(Problem statement):
The required result is a copy of each line below in which "curso" appears.

(Dataset excerpts):
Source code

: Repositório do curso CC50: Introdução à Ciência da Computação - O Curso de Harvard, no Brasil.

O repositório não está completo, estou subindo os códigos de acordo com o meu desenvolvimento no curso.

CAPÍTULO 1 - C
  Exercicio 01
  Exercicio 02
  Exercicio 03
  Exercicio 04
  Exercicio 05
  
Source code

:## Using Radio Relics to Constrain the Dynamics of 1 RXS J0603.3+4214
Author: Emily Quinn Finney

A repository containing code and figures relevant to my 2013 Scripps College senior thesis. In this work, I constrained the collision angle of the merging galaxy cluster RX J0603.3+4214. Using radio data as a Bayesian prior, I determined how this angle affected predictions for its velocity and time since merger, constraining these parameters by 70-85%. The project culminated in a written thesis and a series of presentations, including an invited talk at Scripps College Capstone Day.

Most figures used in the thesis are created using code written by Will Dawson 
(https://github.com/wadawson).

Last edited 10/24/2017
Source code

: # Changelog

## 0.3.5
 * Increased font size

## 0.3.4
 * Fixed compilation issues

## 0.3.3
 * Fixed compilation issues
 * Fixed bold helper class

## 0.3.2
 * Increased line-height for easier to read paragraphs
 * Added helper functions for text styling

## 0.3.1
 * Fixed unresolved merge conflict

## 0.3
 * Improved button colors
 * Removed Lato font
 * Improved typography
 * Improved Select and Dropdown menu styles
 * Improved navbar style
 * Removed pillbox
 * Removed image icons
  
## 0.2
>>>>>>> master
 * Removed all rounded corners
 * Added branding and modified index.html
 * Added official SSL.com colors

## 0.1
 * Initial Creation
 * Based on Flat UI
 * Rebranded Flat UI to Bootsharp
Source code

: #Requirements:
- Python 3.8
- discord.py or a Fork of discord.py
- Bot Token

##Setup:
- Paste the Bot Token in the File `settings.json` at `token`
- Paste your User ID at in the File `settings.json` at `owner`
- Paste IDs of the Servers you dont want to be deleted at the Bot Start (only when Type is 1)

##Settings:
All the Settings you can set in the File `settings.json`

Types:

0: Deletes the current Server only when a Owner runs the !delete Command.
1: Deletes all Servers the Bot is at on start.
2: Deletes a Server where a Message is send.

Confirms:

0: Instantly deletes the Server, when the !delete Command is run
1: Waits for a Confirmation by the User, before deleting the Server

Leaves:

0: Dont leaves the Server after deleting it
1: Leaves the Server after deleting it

(Answer section):
: Repositório do curso CC50: Introdução à Ciência da Computação - O Curso de Harvard, no Brasil.
O repositório não está completo, estou subindo os códigos de acordo com o meu desenvolvimento no curso.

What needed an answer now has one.